[Start of Text section]
Neural networks can be categorized by complexity:
- Basic Networks: Single-layer perceptrons, linear networks, and backpropagation networks.
- Advanced Networks: Boltzmann machines, restricted Boltzmann machines, and recurrent neural networks.
- Deep Networks: Deep belief networks, convolutional neural networks (CNNs), and long short-term memory (LSTM) networks.
Key characteristics of neural networks include:
- Input vectors match the number of input neurons.
- Each connection has an associated weight.
- Neurons within the same layer are not connected.
- Networks typically consist of input, hidden, and output layers.
- Full connectivity between consecutive layers.
The core components of a neural network are:
- Architecture: The structure defining weights and neurons.
- Activation Function: Determines neuron output based on input.
- Learning Rule: Specifies how weights are adjusted over time, typically using backpropagation.
TensorFlow Modules Overview
TensorFlow provides several modules for neural network operations:
- tf.nn: Low-level neural network operations including convolutions, pooling, normalization, and loss functions.
- tf.layers: High-level abstractions for building networks, particularly useful for convolutional layers.
- tf.contrib: Experimental features and advanced operations, though less stable than core modules.
Shallow Neural Network for MNIST
The MNIST dataset consists of handwritten digits. We'll implement a simple neural network using softmax regression.
Data Preparation
import tensorflow as tf
from tensorflow.examples.tutorials.mnist import input_data
# Load MNIST data with one-hot encoding
mnist = input_data.read_data_sets('data/mnist', one_hot=True)
Model Construction
# Define placeholders for input data
X = tf.placeholder(tf.float32, [None, 784]) # 28x28 images flattened
y_true = tf.placeholder(tf.float32, [None, 10]) # 10 classes
# Initialize weights and biases
W = tf.Variable(tf.zeros([784, 10]))
b = tf.Variable(tf.zeros([10]))
# Compute logits and apply softmax
logits = tf.matmul(X, W) + b
y_pred = tf.nn.softmax(logits)
# Calculate cross-entropy loss
cross_entropy = tf.reduce_mean(tf.nn.softmax_cross_entropy_with_logits(labels=y_true, logits=logits))
# Use gradient descent optimizer
optimizer = tf.train.GradientDescentOptimizer(0.5).minimize(cross_entropy)
# Calculate accuracy
correct_prediction = tf.equal(tf.argmax(y_pred, 1), tf.argmax(y_true, 1))
[End of Text section]
Please answer these questions from the neural network text, one per line:
1. Under which category are long short-term memory (LSTM) networks listed?
2. Which TensorFlow module is described as less stable than core modules?
3. What value is passed to the gradient descent optimizer?
The entries that follow have no connection to the neural network text.
[Start of Dataset entries]
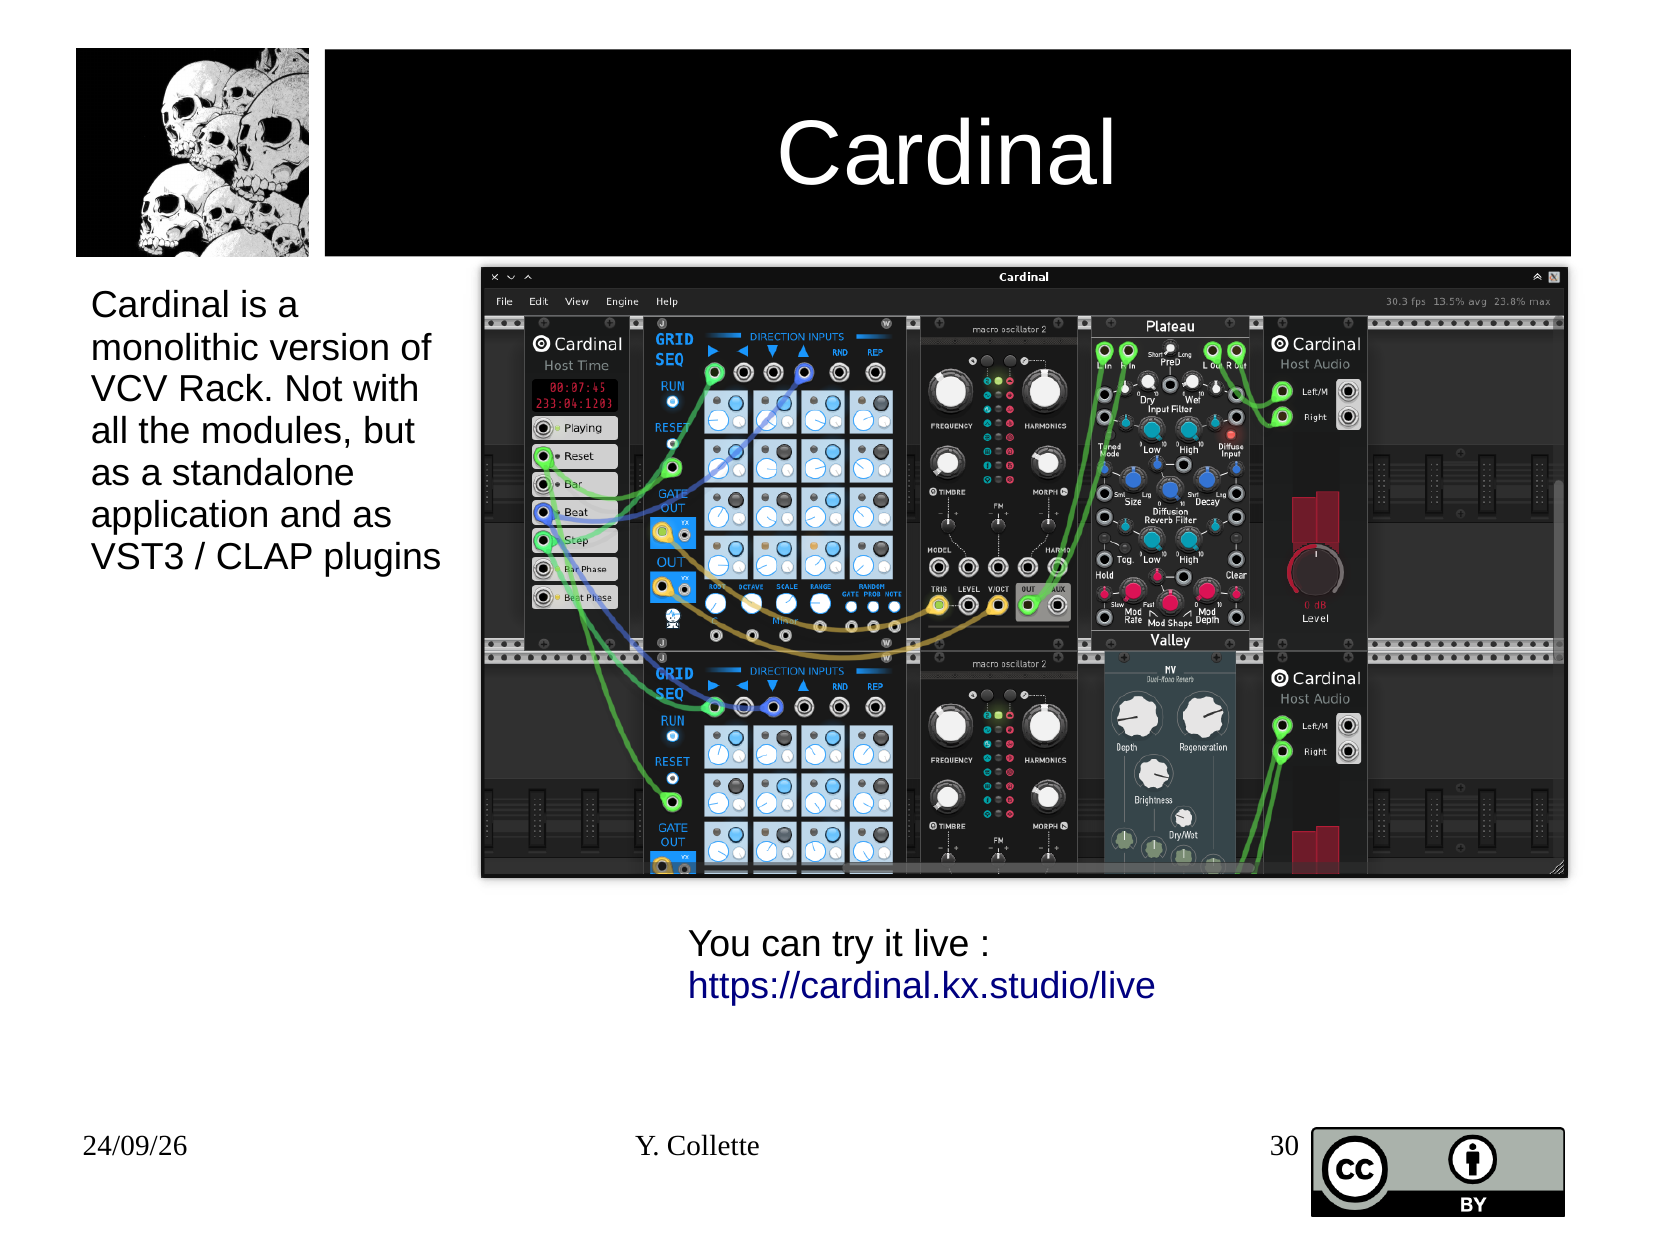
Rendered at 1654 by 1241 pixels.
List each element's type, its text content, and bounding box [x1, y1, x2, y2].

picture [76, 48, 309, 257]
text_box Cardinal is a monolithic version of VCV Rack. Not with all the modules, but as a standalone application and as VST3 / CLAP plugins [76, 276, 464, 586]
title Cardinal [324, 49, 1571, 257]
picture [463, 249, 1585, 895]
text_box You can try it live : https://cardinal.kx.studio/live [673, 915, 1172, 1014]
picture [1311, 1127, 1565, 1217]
[End of Dataset entries]
[Start of Dataset entries]
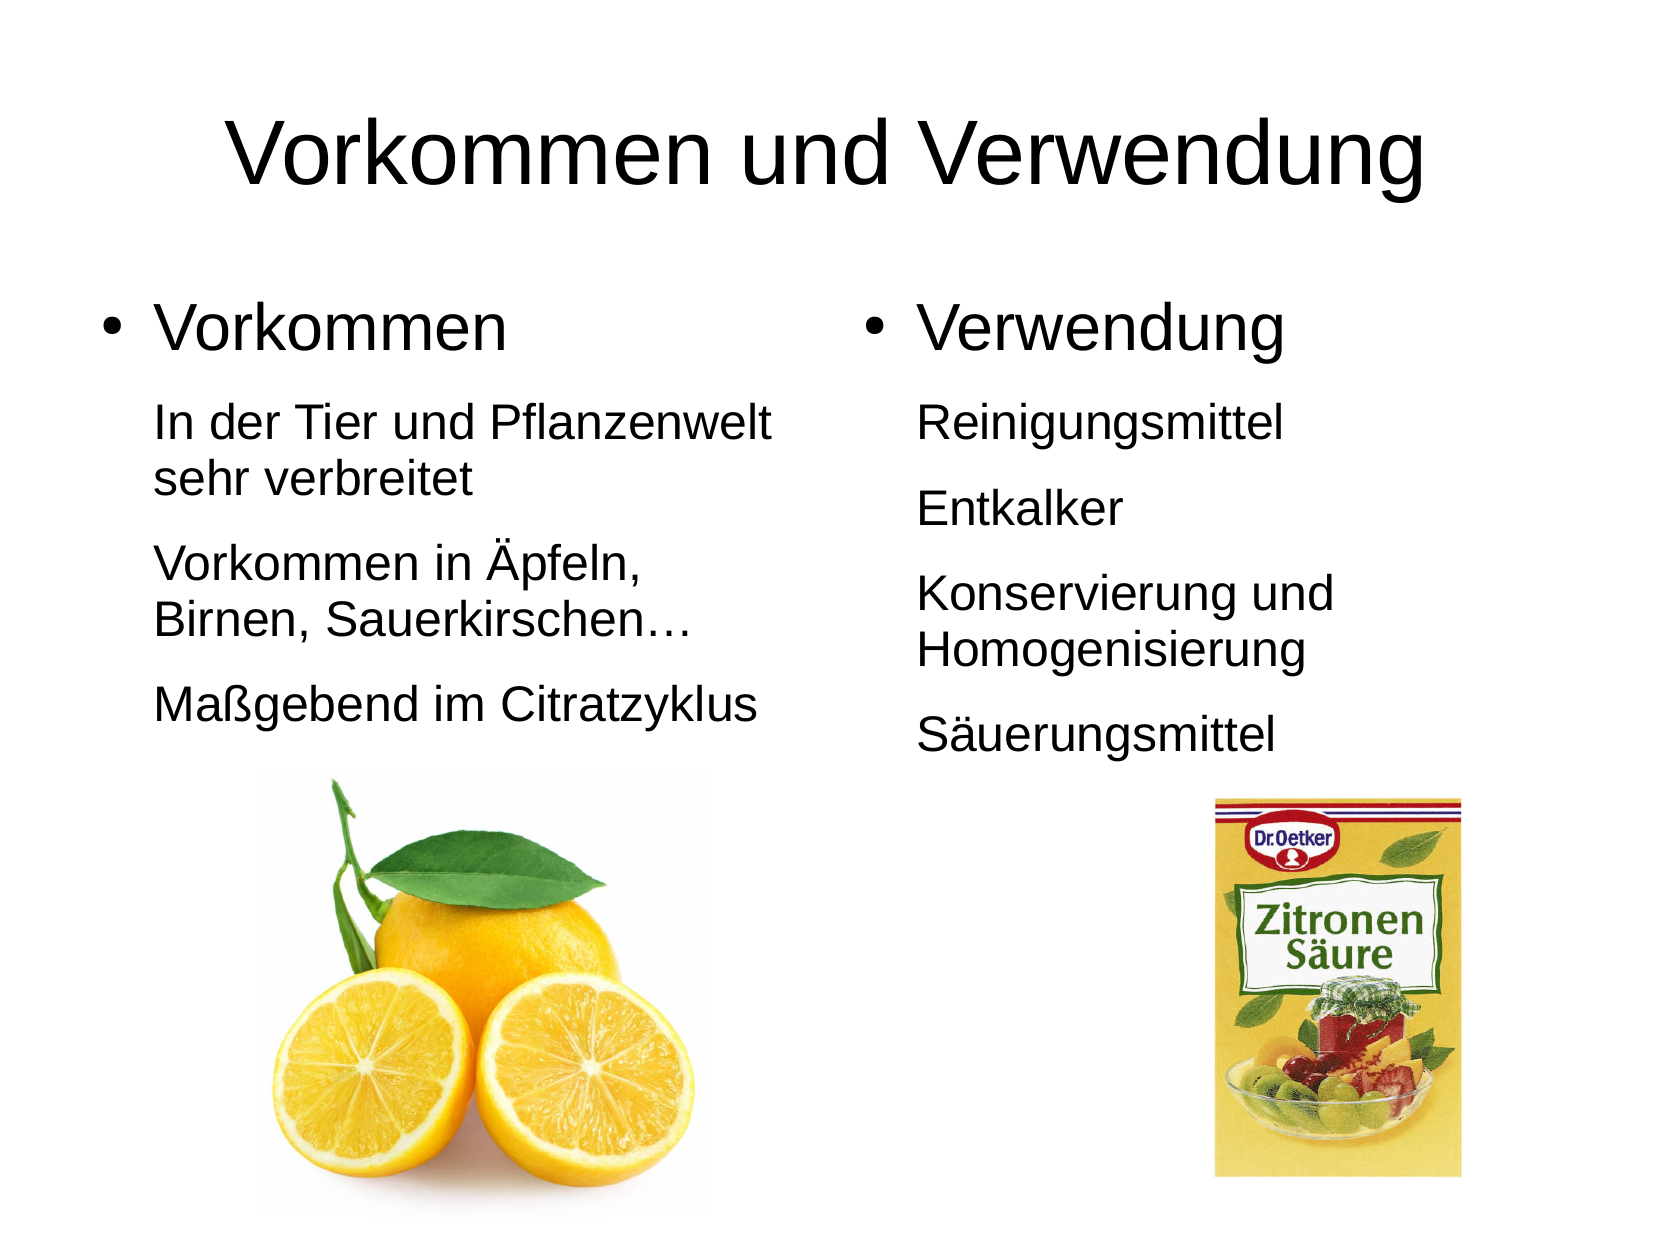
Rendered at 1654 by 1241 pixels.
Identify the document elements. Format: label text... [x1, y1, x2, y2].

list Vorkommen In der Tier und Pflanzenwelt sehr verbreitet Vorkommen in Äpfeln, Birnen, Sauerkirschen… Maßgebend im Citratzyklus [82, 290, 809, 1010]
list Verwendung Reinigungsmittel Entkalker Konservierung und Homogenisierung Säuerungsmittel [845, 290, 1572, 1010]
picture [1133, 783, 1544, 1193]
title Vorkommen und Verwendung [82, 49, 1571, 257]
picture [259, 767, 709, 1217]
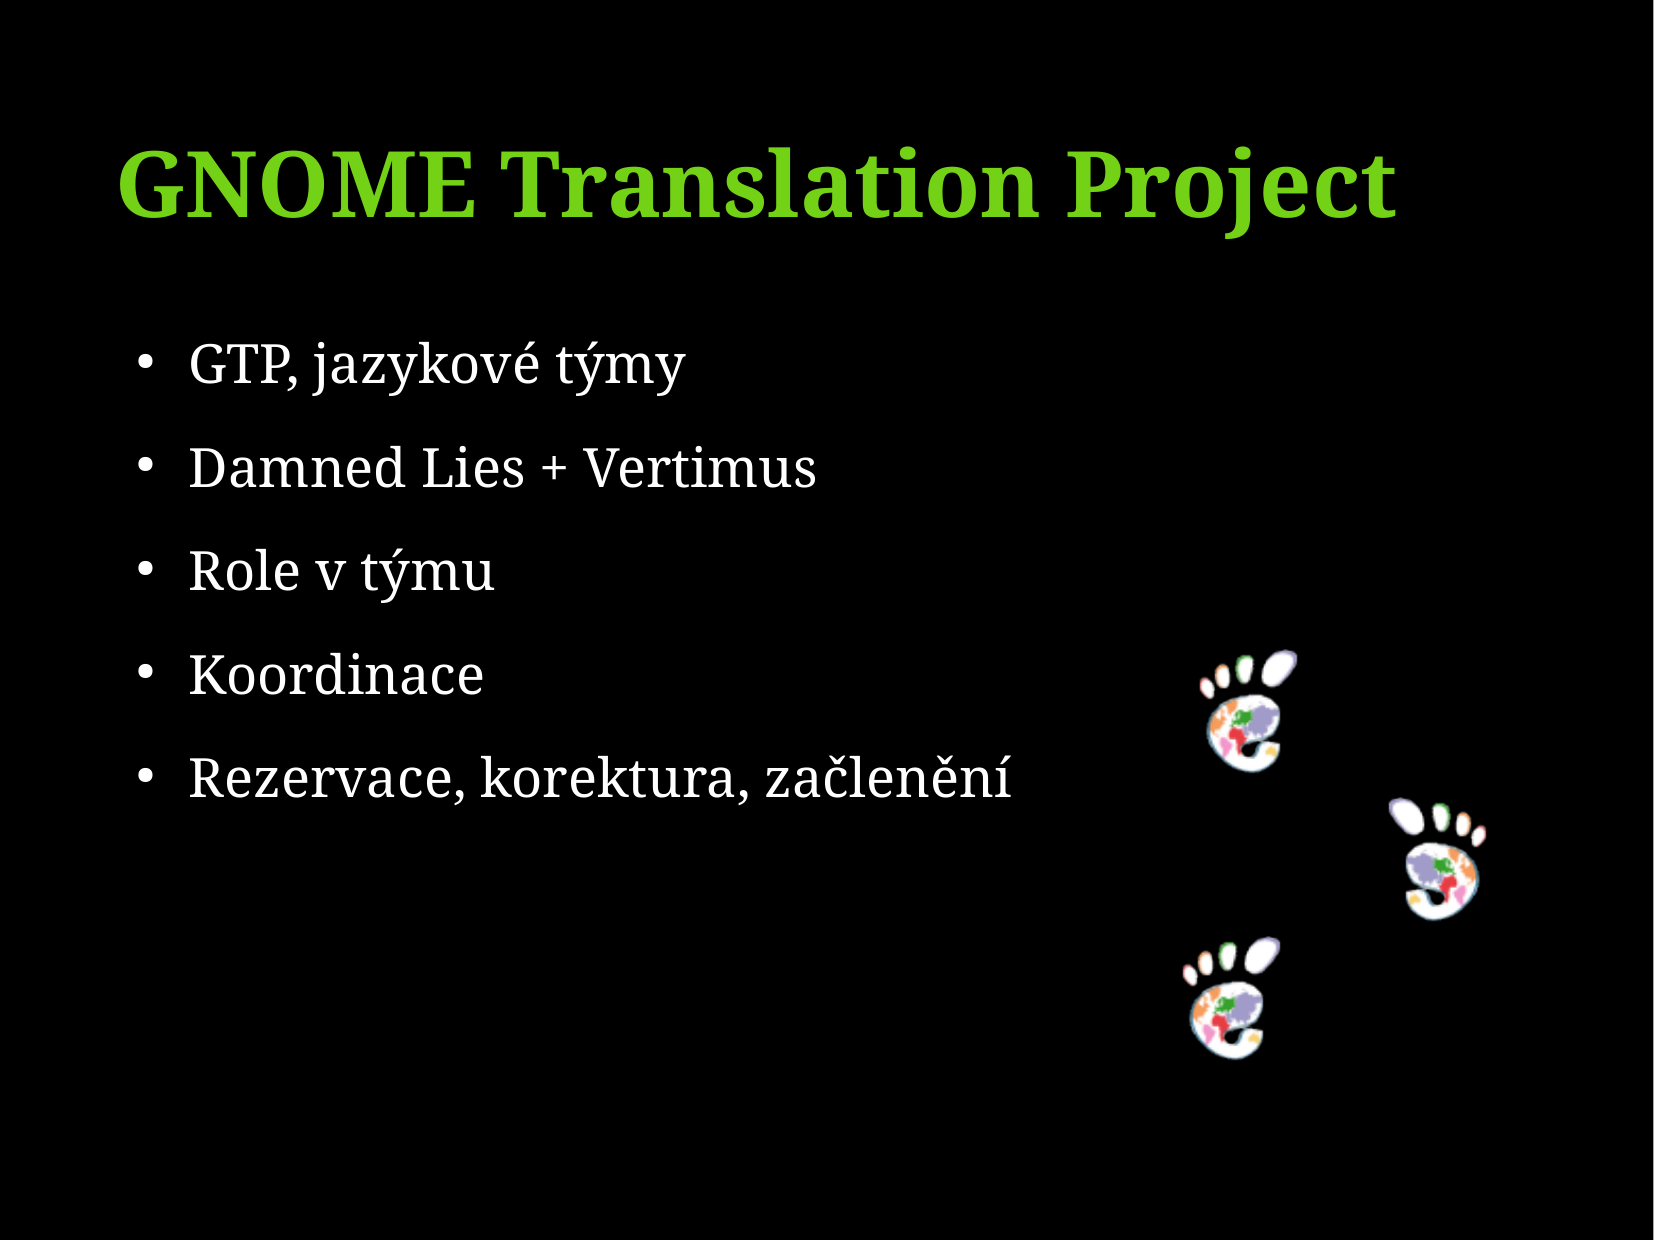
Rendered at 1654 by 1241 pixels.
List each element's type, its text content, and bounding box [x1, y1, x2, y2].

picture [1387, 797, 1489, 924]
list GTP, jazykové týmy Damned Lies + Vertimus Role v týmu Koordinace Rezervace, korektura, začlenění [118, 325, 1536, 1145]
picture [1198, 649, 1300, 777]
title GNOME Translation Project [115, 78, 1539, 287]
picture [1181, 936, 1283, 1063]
[End of Dataset entries]
**Output:**
1. Deep Networks
2. tf.contrib
3. 0.5